■ Texto seleccionado
-.-.-
Blanco y negro, Madrid, 29 de mayo de 1932, página 88.
POR PRESCRIPCIÓN GUBERNATIVA
MARTIN ANDRAN, EXPONENTE DE LAS JURDES TRAGICAS
Un poco retrasado. Desde el mismo instante en que el perito geógrafo de destierros y confinamientos comenzó a expedir pasaportes ordenando invernadas y veraneos en lugares desconocidos para la mayoría de los españoles, era fatalmente inevitable que mi España desconocida ascendiese a los primeros planos de la actualidad. Era inevitable, y por eso ha llegado. Con un poquitín de retraso, pero ha llegado. Las Jurdes, las Jurdes trágicas, la tierra de jambri y de lobos, la de canchales y pizarras, la de jelechus, brezos y madroñeras, la que ni siembra trigo ni amasa pan con harina propia, la paupérrima comarca de pidiores y pilus, la explotada por menderos y papeleteros, la triste Cenicienta de la Península. Ibérica vuelve a ofrecerse a la atención de todos.
Entrada a Las Jurdes Altas. Vista general de las cuatro cordilleras Jurdanas.
A lo peorcito de Las Jurdes, a la alquería de Martín Andrán (erróneamente llamada Martilandrán), ha sido enviado por prescripción gubernativa el doctor Albiñana.
Indudablemente habrá en España y en todos los países del mundo pueblos pobrísimos y aldeúcas desamparadas que igualen en desvalimiento a Martin Andrán. La ecuación cabe en lo probable; la superación imposible. Porque así como el rasgo característico de Las Jurdes lo constituye la miseria que abarca a los cuarenta y tres pueblos-comarcanos, así el caserío de Martín Andrán se singularizaba por el hecho de que sus cobijos parecían ser y eran invariablemente pocilgas, zahurdas y cochiqueras, aun cuando se utilizasen como refugio de familias humanas continuadoras de Job en la capacidad de sufrimiento y en el buen ánimo para soportar resignadamente las peores adversidades: hambre, frío, incomunicación, degeneraciones fisiológicas por herencia y depauperación por enfermedades endémicas.
-.-.-
■ Ejercicios
a) Explique, según el artículo sobre Las Jurdes, por qué era inevitable que la España desconocida de quien escribe llegara a los primeros planos de la actualidad. Responda en una a tres oraciones.
b) Indique si cada afirmación concuerda con el artículo sobre Las Jurdes, respondiendo sí o no y citando las palabras decisivas del texto: (i) el doctor Albiñana fue enviado a Martín Andrán; (ii) en Las Jurdes se siembra trigo; (iii) la miseria de Las Jurdes abarca a cincuenta pueblos.
c) Prolongue el artículo sobre Las Jurdes a partir de su última oración.

Extracciones de texto por página:
-.-.-
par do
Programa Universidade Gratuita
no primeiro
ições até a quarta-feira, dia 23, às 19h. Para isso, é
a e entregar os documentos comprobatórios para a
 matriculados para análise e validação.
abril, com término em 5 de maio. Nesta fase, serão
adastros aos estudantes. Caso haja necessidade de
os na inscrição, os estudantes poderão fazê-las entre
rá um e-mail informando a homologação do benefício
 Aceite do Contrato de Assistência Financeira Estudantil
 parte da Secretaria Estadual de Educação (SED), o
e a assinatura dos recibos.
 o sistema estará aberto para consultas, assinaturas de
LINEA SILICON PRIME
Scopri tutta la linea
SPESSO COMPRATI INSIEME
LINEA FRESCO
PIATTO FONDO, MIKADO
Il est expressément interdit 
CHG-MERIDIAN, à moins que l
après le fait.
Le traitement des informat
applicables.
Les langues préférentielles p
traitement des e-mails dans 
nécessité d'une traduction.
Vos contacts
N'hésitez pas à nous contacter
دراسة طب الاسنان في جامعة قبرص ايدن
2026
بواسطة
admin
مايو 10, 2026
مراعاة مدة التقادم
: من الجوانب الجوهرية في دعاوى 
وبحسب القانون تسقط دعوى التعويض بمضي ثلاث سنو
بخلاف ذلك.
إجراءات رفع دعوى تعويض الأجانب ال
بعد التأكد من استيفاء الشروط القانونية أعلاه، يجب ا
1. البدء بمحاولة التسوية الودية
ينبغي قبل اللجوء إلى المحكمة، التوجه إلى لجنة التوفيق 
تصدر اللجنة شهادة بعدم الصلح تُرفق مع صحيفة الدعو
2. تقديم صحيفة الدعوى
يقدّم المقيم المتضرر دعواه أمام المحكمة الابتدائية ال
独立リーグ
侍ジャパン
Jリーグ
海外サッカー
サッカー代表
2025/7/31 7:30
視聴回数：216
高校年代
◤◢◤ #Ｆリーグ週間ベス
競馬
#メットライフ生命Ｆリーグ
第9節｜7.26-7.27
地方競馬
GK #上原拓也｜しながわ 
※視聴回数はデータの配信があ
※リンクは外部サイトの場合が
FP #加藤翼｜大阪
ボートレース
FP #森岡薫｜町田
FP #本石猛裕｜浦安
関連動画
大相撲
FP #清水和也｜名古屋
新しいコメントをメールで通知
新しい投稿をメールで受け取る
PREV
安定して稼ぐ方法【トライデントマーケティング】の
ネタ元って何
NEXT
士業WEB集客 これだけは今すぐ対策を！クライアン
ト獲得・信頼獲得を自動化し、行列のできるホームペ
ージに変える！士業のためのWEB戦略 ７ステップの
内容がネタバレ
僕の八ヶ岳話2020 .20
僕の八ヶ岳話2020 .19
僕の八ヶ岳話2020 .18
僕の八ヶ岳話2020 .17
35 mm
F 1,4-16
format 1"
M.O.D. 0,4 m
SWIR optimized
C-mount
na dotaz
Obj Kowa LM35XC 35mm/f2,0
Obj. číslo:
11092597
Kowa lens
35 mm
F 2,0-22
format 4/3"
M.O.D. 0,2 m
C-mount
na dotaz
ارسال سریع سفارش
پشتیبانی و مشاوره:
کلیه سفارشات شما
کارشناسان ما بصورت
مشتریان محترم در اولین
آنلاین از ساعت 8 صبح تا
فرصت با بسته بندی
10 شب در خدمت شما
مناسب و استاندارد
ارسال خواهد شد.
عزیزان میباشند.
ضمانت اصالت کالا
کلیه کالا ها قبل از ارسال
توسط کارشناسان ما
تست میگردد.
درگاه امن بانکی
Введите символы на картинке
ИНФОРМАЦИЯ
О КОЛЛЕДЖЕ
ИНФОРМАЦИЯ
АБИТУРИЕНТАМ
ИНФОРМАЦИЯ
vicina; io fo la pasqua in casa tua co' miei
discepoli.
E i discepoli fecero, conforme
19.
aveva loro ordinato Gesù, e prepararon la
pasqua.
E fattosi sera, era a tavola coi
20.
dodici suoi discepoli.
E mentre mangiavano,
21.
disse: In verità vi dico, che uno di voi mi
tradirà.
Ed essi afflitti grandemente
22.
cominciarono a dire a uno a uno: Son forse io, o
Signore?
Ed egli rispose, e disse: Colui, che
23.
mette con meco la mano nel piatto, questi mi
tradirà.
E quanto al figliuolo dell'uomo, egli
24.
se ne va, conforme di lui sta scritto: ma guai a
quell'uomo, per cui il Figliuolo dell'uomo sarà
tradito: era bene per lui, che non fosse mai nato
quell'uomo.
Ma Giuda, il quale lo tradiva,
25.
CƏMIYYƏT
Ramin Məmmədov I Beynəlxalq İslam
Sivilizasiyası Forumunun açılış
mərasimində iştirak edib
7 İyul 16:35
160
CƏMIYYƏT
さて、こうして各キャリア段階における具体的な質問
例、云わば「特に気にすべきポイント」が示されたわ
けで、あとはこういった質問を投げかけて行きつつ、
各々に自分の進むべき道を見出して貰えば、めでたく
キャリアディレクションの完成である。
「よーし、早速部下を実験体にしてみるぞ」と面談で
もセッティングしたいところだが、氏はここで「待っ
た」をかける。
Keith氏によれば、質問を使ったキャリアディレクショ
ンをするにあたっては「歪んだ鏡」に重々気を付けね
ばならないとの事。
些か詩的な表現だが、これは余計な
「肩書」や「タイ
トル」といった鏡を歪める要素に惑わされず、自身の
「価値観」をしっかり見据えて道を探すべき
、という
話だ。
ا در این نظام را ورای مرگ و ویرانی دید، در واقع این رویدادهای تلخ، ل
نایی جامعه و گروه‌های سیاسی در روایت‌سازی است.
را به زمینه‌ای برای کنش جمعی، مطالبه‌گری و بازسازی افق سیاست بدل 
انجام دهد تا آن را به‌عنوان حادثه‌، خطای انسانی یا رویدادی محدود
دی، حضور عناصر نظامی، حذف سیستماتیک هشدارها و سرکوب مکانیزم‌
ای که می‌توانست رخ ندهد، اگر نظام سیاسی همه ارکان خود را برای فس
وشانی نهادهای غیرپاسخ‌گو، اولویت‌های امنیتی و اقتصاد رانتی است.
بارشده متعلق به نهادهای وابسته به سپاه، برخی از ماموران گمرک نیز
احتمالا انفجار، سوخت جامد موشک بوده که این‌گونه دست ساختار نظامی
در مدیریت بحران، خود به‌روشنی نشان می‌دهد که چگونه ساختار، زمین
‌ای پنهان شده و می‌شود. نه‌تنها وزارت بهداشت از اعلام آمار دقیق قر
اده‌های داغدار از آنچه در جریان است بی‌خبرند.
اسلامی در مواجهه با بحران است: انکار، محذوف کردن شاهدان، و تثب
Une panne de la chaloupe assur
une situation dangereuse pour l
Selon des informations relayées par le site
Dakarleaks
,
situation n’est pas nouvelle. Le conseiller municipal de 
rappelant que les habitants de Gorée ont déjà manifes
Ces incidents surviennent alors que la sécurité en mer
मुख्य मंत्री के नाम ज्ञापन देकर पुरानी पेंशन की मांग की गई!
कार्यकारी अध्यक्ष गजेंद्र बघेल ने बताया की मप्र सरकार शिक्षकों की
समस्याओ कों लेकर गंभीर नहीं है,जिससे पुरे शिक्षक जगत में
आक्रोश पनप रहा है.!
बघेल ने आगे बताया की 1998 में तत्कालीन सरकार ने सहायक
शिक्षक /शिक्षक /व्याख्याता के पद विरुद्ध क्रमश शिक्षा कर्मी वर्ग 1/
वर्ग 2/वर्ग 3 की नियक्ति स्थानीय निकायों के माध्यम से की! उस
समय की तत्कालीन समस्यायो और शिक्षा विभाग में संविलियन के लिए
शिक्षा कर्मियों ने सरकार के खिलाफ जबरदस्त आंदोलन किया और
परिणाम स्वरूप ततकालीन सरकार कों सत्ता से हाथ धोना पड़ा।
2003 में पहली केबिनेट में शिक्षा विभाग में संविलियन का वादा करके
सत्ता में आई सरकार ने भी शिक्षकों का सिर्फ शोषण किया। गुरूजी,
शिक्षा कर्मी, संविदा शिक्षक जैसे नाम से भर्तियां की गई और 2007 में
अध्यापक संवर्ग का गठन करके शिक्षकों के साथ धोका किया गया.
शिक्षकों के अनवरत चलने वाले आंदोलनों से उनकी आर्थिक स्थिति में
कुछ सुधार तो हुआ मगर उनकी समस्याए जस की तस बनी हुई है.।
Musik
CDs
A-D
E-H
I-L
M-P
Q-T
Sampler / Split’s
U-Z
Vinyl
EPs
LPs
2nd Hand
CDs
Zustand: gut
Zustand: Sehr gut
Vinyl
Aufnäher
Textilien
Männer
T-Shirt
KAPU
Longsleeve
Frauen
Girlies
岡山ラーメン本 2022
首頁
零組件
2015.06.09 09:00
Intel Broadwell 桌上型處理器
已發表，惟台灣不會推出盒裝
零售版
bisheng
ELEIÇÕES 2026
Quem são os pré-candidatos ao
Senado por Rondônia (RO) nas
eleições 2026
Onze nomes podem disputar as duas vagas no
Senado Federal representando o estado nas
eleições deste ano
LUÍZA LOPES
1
-.-.-
■ Respuestas
a) El perito geógrafo de destierros y confinamientos empezó a expedir pasaportes que ordenaban invernadas y veraneos en lugares desconocidos para la mayoría de los españoles. Desde ese momento, esa España desconocida tenía que acabar en los primeros planos de la actualidad.

b)
(i) Sí: "a la alquería de Martín Andrán (erróneamente llamada Martilandrán), ha sido enviado por prescripción gubernativa el doctor Albiñana".
(ii) No: "la que ni siembra trigo ni amasa pan con harina propia".
(iii) No: "la miseria que abarca a los cuarenta y tres pueblos-comarcanos".

c)
Hasta ahora se entró en Las Jurdes por curiosidad y se volvió a ellas por compasión, por santo amor fraterno, por cordial impulso de aliviar las desventuras de seis mil o siete mil desdichados dignos de auxilio.
Para penetrar en Las Jurdes se empleaban preferentemente y continúan empleándose dos caminos: desde Plasencia, por Moheda, Casar del Palomero y el Azabal, hasta Pinofranqueado, donde comienzan Las Jurdes Bajas, en parte redimidas y posiblemente redimibles de su infortunio, y desde Salamanca, por la Fuente de San Esteban, Cabrillas, Tamames, Sequeros, Casas del Conde, Mogarraz y La Alberca. El recorrido, al dejar el ferrocarril en Plasencia o en la Fuente de San Esteban, se efectuaba sucesivamente en carruaje, a lomo y a pie. Hoy se llega en automóvil hasta Casar del Palomero y hasta La Alberca sin molestía y sin peligro alguno. Y ya en tierra albercana, con sólo una caminata hasta el Portillo —donde una cruz de hierro marca el término de la provincia de Salamanca y el principio de la de Cáceres,— se está en la puerta de Las Jurdes Altas.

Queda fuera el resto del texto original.